Is John Lewis better placed to accommodate the family market than the specialists?

I think we are in a good position. We know that one of our great strengths is the knowledge that our staff or partners have. And I think we’re in a good position to demystify technology for customers.

We are a full line department store so we get the family customers perhaps more easily than some other technology specialists because people might be in buying other things. So then the fact that we’ve got a good specialist team within our consumer electronics, audio and TV departments means customers will say ‘Okay, well we’ll go there as well then.’

Not only are we able to prove a consumer electronics solution all under one roof, we are a department store so we can do everything under one roof.

Do you think add-on sales have been a key part of John Lewis’ recent success?

Add-on sales have certainly helped. The fact that we can do the total solution makes a big difference. But I think the primary driver that gets a lot of people into our stores is – a classic example being – if someone’s had a desktop that they might have had for a number of years and they’re thinking they might like to connect a laptop or laptops to this wirelessly, which can be a scary prospect if they don’t even know what a router is. So we do well with the add-ons, but customers are also often wanting to buy laptops at the same time.

Would you say you are a destination for technology products as well as benefiting from shoppers already in John Lewis for other reasons?

Because of the demographic of a lot of our customers, we do very well on technology when it’s early in its life-cycle so therefore we do get people in who are very knowledgeable; and equally knowledgeable are our partners.

If I think about something like digital photo frames, we had a really great Christmas. We also had a particularly good Christmas the previous year when they were relatively new to market and not that mainstream.

How much has the computing aspect of your stores expanded over the years?

In the early nineties it was all about big hi-fi separates and speakers, and big CRT TVs, and there was a little section in the corner for computing. Of course gradually we’ve put more and more space over to it.

From our perspective as we move into media centres, we know that we have a high proportion of our customers who are pretty technically enabled and they will be the people who perhaps have a little more disposable income and they think ‘right, I’m going to move into the next technology and eBay what I’ve got left.’

What expansion plans do you have, in term of opening new stores or increasing floor space dedicated to computers in your current sites?

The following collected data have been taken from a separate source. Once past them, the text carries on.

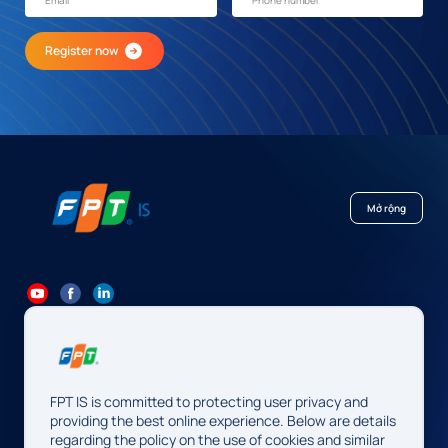
Register now
Mở rộng
84 24 7300 7373
-
84 24 3562 6000
Contact@fpt.com
FPT IS is committed to protecting user privacy and
Head Office: 10 Pham Van Bach Street, Cau Giay Ward, Hanoi.
providing the best online experience. Below are details
regarding the policy on the use of cookies and similar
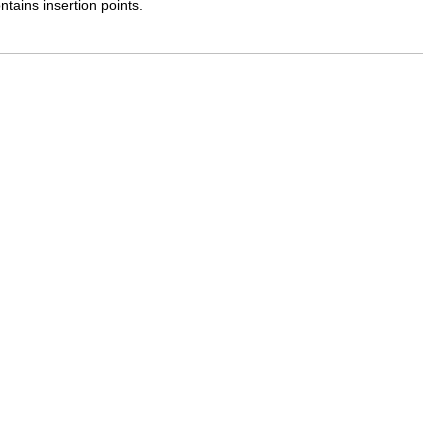
ntains insertion points.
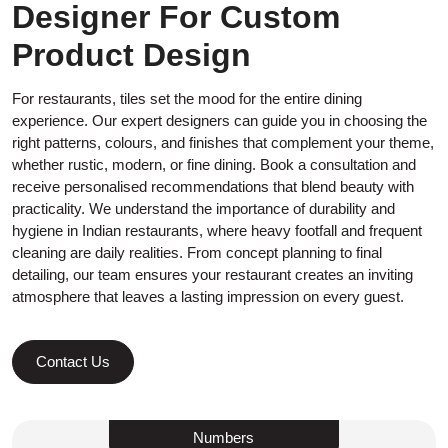
Designer For Custom
Product Design
For restaurants, tiles set the mood for the entire dining
experience. Our expert designers can guide you in choosing the
right patterns, colours, and finishes that complement your theme,
whether rustic, modern, or fine dining. Book a consultation and
receive personalised recommendations that blend beauty with
practicality. We understand the importance of durability and
hygiene in Indian restaurants, where heavy footfall and frequent
cleaning are daily realities. From concept planning to final
detailing, our team ensures your restaurant creates an inviting
atmosphere that leaves a lasting impression on every guest.
Contact Us
Numbers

Where we’re refurbishing stores we will be increasing floor space dedicated to computing. If you were to go to our Nottingham store, for example, where we had a refurbishment last year, you’d see that computing has got more space and it’s got more prominent.

We’ve just opened a new shop in Cambridge before Christmas and are opening a new shop in Liverpool which is 20 times the size of the current store, which is all very modern and exciting, and is part of the Liverpool regeneration. That opens at the end of May, and will have a much larger computing area than the existing branch.

What we’re really trying to do is site computing as a hub of the department, so it’s clear to people that you have to have a PC if you want to store your photos, move them around, have a database of songs or whatever else you want to use it for. Computing is becoming more of a central part of the department, and relatively it’s got more space than it had previously.

We’ve got a brand new shop opening in Leicester in September, and another one opening next year. We’ve got a lot of other new branches in the pipeline as well. We will have doubled the overall size of our business in the UK by 2015.